Soldiers transition to civilian workforce
October 11, 2012
FORT SILL, Okla.-- The Army's troop strength is shrinking as the war in Afghanistan winds down, and many Soldiers face leaving the military and entering the civilian job market at a time when good jobs are hard to find.
To help military personnel who are leaving the service, the Army Career and Alumni Program held a hiring event in September. The event brought Soldiers looking for jobs together with companies seeking to hire new employees.
"That's the hardest part, getting an employer connected to the right Soldier, because they don't understand each other, don't speak the same languages. That's what we focus on with events like this," said George Hubbard, ACAP contractor installation manager. "Even with sequestration coming next year and the economy not being so good right now, there is still a demand for quality Soldiers and their family members. We just want to match the demand with the supply."
Soldiers were encouraged to sign up ahead of time, entering their personal information to narrow their job searches. Most of the Soldiers were pre-registered, and even those who weren't could sign up at the job fair, according to Jaquetta Bowden, ACAP counselor.
"I think some of them weren't showing up on the registration list, because it was run before some of them signed up," Bowden said. "Most of them were able to log in when they got here. It's important for them to indicate their job interests, because that pairs them with the right company when they go to the event."
Hubbard said the hiring event featured 28 companies and agencies, such as Northrop Grumman, Raytheon, Goodyear, the Texas Department of Corrections and others.
"The companies we are working with have jobs that run the gamut - leaders, managers, supervisors, computer specialists, truck drivers and mechanics, you name it they are looking for it," Hubbard said.

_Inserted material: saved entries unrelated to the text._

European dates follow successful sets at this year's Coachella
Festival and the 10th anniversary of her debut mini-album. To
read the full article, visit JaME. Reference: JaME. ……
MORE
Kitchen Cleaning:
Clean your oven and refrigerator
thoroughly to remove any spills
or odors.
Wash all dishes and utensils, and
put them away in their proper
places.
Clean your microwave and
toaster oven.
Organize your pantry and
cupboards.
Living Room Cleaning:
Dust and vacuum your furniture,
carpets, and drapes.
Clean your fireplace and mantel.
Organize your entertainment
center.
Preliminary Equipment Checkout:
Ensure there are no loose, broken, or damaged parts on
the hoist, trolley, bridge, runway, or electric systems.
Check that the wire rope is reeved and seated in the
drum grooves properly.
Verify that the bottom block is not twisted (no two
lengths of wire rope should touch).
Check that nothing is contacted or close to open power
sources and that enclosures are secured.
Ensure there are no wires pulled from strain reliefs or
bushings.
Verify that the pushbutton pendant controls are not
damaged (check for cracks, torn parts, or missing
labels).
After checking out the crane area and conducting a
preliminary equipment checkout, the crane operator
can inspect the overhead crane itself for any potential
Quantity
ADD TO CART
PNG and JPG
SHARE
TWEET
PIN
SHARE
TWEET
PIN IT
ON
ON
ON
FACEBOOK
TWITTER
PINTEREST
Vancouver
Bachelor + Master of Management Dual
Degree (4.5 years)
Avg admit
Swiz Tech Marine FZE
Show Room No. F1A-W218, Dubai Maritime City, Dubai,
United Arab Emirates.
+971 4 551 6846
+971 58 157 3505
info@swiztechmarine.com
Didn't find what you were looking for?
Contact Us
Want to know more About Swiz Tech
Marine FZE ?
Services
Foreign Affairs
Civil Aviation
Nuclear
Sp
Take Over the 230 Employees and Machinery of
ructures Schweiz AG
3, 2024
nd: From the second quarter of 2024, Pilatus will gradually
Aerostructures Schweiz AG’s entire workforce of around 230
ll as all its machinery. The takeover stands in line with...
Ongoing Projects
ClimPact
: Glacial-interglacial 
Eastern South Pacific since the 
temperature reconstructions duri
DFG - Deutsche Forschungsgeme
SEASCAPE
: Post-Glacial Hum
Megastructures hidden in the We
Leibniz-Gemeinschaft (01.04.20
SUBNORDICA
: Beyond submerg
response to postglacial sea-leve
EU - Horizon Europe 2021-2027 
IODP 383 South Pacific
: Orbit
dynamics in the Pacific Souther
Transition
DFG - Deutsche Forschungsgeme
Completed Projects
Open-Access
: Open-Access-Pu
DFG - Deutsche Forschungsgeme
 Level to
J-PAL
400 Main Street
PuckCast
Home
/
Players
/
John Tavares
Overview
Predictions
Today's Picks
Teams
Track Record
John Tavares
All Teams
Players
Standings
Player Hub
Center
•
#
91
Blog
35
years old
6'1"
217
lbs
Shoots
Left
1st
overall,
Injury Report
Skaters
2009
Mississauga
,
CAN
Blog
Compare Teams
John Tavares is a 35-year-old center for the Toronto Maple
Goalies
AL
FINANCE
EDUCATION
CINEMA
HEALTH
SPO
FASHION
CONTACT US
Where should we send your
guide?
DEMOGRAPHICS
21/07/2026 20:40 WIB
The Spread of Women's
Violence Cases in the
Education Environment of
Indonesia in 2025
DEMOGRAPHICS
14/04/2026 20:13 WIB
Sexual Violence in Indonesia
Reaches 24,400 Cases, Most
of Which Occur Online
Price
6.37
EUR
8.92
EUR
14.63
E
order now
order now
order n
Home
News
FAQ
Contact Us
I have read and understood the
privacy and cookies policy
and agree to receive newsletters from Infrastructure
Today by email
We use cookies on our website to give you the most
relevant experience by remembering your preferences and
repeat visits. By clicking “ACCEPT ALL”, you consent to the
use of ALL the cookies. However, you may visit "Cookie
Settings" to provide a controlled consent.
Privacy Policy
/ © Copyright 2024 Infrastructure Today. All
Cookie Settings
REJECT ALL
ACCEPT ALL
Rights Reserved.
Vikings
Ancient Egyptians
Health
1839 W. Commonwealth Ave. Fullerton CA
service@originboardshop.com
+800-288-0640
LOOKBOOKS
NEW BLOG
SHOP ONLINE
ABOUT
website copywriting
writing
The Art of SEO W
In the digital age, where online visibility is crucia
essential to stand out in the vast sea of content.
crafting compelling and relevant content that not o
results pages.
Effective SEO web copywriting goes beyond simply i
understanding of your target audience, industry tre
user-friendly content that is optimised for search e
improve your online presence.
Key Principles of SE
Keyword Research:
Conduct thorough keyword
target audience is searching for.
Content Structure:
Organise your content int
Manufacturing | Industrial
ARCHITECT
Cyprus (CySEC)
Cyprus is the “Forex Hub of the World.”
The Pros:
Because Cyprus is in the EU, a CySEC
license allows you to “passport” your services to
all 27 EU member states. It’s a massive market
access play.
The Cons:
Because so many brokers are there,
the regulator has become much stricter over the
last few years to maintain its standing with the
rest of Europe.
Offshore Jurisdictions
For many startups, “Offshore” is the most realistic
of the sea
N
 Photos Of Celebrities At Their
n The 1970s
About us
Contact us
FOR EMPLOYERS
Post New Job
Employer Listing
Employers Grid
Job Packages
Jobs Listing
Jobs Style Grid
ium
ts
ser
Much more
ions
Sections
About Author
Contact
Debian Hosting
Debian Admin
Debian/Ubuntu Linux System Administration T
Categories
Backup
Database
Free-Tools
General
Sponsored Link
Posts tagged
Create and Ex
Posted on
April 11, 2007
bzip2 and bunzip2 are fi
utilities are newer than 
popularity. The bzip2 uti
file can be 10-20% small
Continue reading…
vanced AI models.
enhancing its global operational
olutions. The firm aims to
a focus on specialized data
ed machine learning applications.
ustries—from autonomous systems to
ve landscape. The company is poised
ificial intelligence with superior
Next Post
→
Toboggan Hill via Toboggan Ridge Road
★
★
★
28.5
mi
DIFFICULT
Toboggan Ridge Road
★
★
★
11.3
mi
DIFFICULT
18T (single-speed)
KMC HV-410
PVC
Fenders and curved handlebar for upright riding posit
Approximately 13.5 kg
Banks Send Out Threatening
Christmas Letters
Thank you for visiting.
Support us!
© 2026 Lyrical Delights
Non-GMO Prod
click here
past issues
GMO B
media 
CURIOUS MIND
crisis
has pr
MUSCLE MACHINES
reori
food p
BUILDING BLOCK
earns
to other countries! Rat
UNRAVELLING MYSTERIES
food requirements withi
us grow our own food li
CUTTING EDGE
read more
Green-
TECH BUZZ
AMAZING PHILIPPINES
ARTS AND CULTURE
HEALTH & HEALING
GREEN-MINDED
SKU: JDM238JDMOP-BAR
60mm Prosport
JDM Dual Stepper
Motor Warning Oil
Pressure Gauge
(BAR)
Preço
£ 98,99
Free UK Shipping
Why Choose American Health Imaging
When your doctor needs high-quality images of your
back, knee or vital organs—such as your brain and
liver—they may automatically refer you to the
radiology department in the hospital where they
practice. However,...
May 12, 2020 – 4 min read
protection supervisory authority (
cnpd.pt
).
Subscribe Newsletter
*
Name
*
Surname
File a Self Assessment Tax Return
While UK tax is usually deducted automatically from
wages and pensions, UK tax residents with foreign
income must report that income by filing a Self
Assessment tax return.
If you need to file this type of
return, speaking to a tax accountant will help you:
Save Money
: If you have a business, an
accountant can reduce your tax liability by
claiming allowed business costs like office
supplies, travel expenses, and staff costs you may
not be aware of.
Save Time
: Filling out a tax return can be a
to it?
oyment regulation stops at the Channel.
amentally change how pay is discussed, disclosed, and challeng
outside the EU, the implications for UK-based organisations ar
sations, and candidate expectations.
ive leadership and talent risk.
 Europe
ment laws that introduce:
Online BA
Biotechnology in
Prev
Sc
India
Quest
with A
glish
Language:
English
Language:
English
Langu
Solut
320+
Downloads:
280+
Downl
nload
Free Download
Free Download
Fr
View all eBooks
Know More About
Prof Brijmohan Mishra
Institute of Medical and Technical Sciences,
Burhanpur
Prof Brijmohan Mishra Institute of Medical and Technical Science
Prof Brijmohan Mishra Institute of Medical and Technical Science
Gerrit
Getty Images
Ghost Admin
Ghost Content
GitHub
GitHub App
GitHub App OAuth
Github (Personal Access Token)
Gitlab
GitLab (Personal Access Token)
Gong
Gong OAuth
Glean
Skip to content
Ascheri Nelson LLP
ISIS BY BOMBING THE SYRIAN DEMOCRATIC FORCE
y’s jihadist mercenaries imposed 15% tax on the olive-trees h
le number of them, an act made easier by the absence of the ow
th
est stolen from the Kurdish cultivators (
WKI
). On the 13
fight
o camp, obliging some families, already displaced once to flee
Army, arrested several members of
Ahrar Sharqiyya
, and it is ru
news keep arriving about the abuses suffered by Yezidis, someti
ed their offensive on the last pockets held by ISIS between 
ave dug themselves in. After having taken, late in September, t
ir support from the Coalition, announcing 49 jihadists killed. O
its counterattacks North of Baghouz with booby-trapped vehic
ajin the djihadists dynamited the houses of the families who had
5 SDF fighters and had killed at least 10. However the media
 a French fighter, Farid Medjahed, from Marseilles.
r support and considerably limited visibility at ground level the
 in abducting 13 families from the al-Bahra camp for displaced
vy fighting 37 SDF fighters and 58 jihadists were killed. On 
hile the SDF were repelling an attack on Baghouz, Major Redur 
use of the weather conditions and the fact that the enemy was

There were also representatives from a number of colleges and universities present for Soldiers who want to go to school after their service is over.
Spc. Tony Coronado, B Company, 100th Brigade Support Battalion, was especially interested in attending the hiring event. He will soon be getting out of the Army after 15 years of service.
"I'm looking for something in logistics. There is actually a company that I have applied with, and they are at this job fair. I didn't know they were going to be here, so I am going to go to their booth and talk to them for a while," Coronado said. He was excited about transferring the skills he learned while in the Army to a civilian job.
Other Soldiers were eager to find a new job outside the military.
"I retired last week, and after a week my wife told me to go look for a job. So I came to the job fair," said retired Sgt. 1st Class Paul White. "I was in the 31st Air Defense Artillery Brigade, working with Patriot missiles. There are not a whole lot of civilian job equivalents to working with Patriots, but my other assets are that I was a sergeant first class and I've had experience managing adults."
"We see about 200 to 300 Soldiers a month who are getting out of the Army and looking for jobs. It may be growing soon, but we really don't know yet," Hubbard said. "Our program is being beefed up here at Fort Sill. There are new classes that ACAP is going to be teaching, and the Department of Labor is teaching new classes, as well as the Veterans Affairs office. So it's becoming more robust.
"ACAP is not a job broker, or anything like that. Our mission is to train Soldiers in the job search process; help them put together their resumes, learn how to interview, how to search for jobs on the Internet and find these companies. Then, we teach them how to connect with those companies that have jobs and are looking for somebody of their caliber, that have the same strengths, skills and abilities they have," he said.
ACAP is planning to host more job fairs, with the next one planned for November. He believes these hiring events help Soldiers who are just getting out, as well as those who may not leave the military for another year.
"They're getting to meet some potential employers and experience what the job search process is all about. Even those who aren't getting out for a year or so find it valuable. It's a real good learning opportunity for these Soldiers," Hubbard said.